1:27:41Um, and their skill creator is kind of doing a mini, hey. Is this a good skill? Or it but it's mostly doing it with this.
1:27:48Right? So it's mostly, hey. Is the description here good?
1:27:52Is what these the description about how a skill should be built? Um, but it's not doing it to, like, a high level. And right now, a lot of the other automated processes, what ends up happening is after, like, a million tokens, it starts really having bad context rock, uh, which is what the paper was trying to solve by using, like, traditional code, which, again, just kind of supports my theory.
1:28:12Not saying it. Just saying a little bit. They're using traditional code to solve AI problems.
1:28:16So, know, you just putting it out there. It's it's you know, you still need the traditional stuff. Just because AI is doing the coding doesn't mean the fundamentals go away.
1:28:24But, yeah, I just wanted to share on that. I thought it would be cool. I I I saw, I think, David and Roy or someone someone else posted about it in in the community, and I just wanted to chat about it.
1:28:37Like, hey. This is what I get out of it. It is pretty interesting.
1:28:40But long story short, it reads everything you did during a process. It edits your markdown files, makes them shorter.
1:28:48And that was the other cool thing about the paper. Almost all of the markdown files ended up less than 500 to 800 tokens. So it found that the most efficient markdown files were really small, and it was better to break them apart, which all of you know why.
1:29:04Because construction and separating thought is what allows the model to work better.

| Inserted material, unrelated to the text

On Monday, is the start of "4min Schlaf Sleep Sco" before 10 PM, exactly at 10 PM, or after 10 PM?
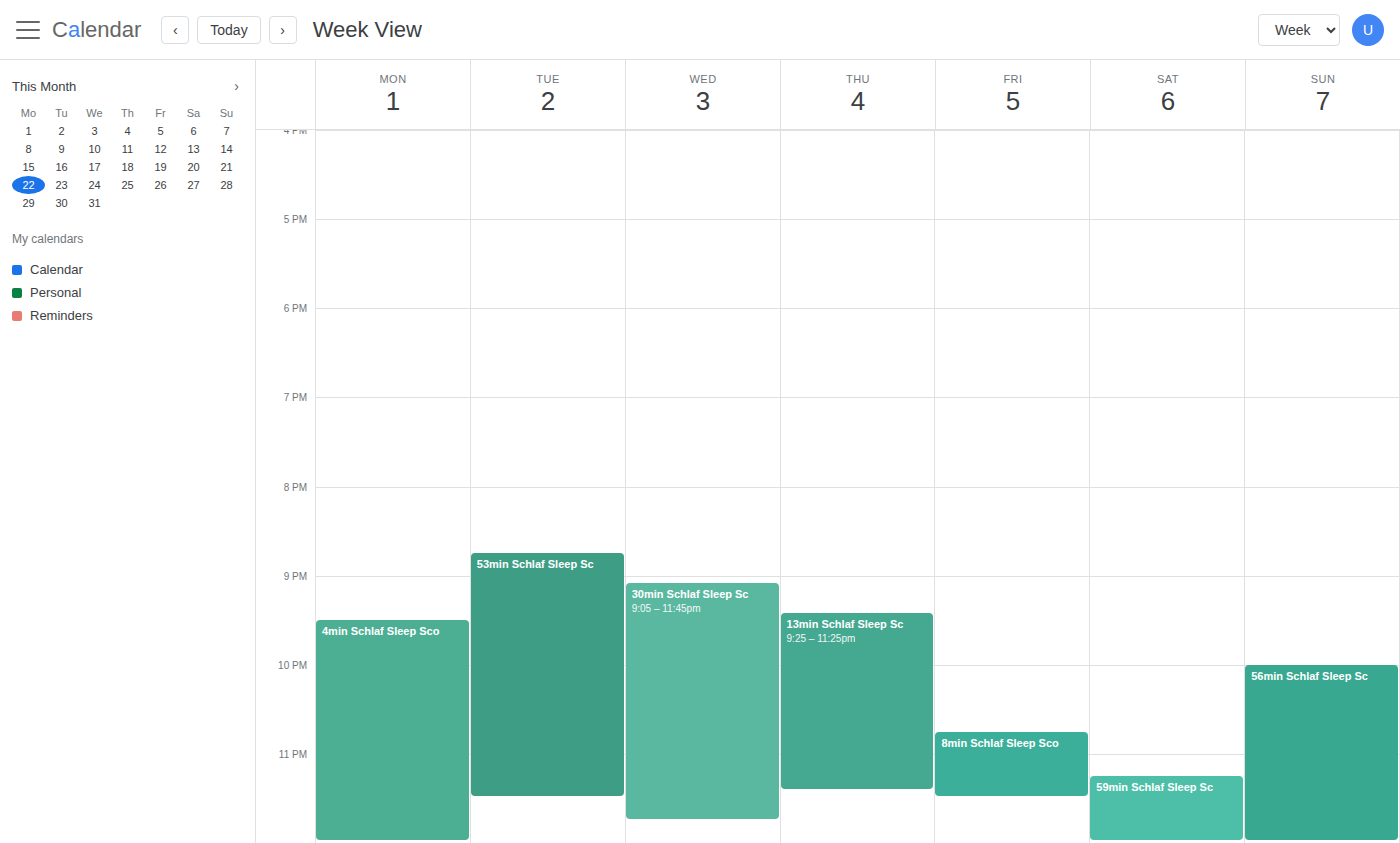
9:30 PM -- before 10 PM, 30 minutes above the 10 PM line.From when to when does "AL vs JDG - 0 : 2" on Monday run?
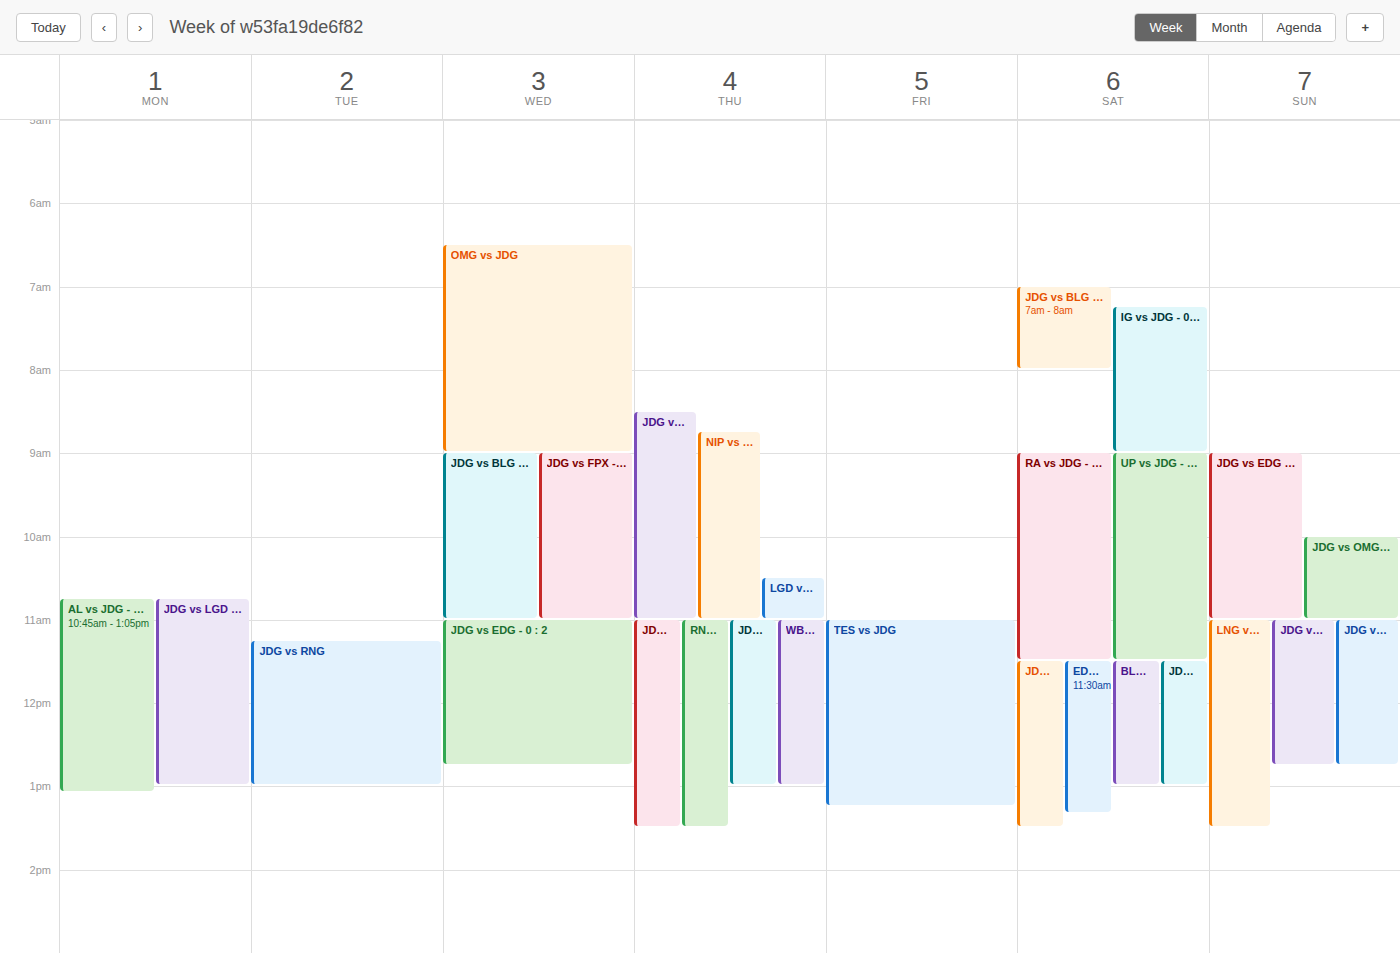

So now I have mathematical evidence of why my ICM works well.
1:29:12Um, but, uh, I told you about the deployment layer for the ICM, and I'm gonna make a video and, um, hopefully get that all to you. We did some questions in show and tell, um, so that was kind of built in there. But other than that, I think let's see.
1:29:26We're coming on an hour and a half here. So we're thirty minutes over our usual hour, but, uh, you know, I always love talking to you all, and I can sit for a while. Um, I guess then for the biggest things coming up, I will try to get all of you access to the kind of employment layer freelance, um, uh, app that we built, uh, and then I will try to get you all access to the ICM this week.
1:29:46Uh, that that's my goal is to launch it Wednesday ish. Hopefully, um, right now, I've been spending, like, a disgusting amount of time on security, um, because that's really all I care about right now.
1:29:56Um, and, luckily, we're using Microsoft Azure as a main deployment layer, so, um, there's there's a lot of good security there just naturally. Um, and we're trying to create kind of more enterprise solution grade technology, but for everyday people as well.
1:30:10Because the idea is everyday people will be able to be inside of this. We can rely on Microsoft Azure for a lot of compliance, and then you would be able to deploy these kind of folders.
1:30:21And that kind of creates the you you as a freelancer or as a small company building these these things, it's really hard to deploy at enterprise level, but this hopefully helps out a lot.
1:30:32Allegedly, that's my goal. Uh, we'll find out with testing, and it's probably gonna be terrible the first month. So I'll I'll tell you all that.
1:30:38Uh, but that's how software goes. Um, so we'll roll with it.
1:30:42Other than that, this has been an amazing day. I hope everyone here got some awesome work out of this. I appreciate everyone sitting for an hour and a half on a Saturday.
1:30:50Uh, I mean, it just shows you're committed, and I really appreciate that. Um, I hope that you all kind of see a better future. You're coming out of this more clear every time we go to one of these.
1:31:00And more importantly, I hope you all find people that you wanna work with. Again, my whole goal is to teach you all and and be here and give you my time and just give you updates on all the crazy stuff that I'm seeing, but I also really, really, really want this to be a space where you're all like, cool. I know if I go to talk to Mira or I sit down with Curtis, we don't have to spend an hour making sure we're we're we're caught up to this stuff.
1:31:21Well, I don't have to go through this filter of, do you really know what AI is? No. It's like, okay.
1:31:26They're in this group. We can get right to the hey. This is what I'm trying to build.
1:31:29You already are caught up to it. And that just it just cuts out so much BS that you have to deal with in the AI world now. So I I hope that's what all you do.
1:31:38Um, knowing that, I am not gonna end the call. Um, I am gonna stop the recording.
The Hook

The bait, then the rug-pull.

What you are watching is a session that was never meant to be public — a 91-minute VIP community call shared once, as a single exception, before being locked away for good. What's inside is the kind of briefing that usually costs a consulting retainer: a live debrief from London Tech Week, a real-time ICM routing demo, a frank readout from a Chicago executive workshop, and the first walkthrough of Microsoft SkillOpt — a paper that may make your markdown files more powerful than your next model upgrade.

Frameworks

Named ideas worth stealing.

04:07model

ICM — Interpretable Context Methodology

  1. Routing markdown at folder root
  2. Subfolder descriptions without reading files
  3. Opinion-encoded context per task type
  4. AI as runtime over structured human knowledge base

A folder-and-markdown-file methodology for organizing AI context so any model on any update can navigate your knowledge base from a single prompt.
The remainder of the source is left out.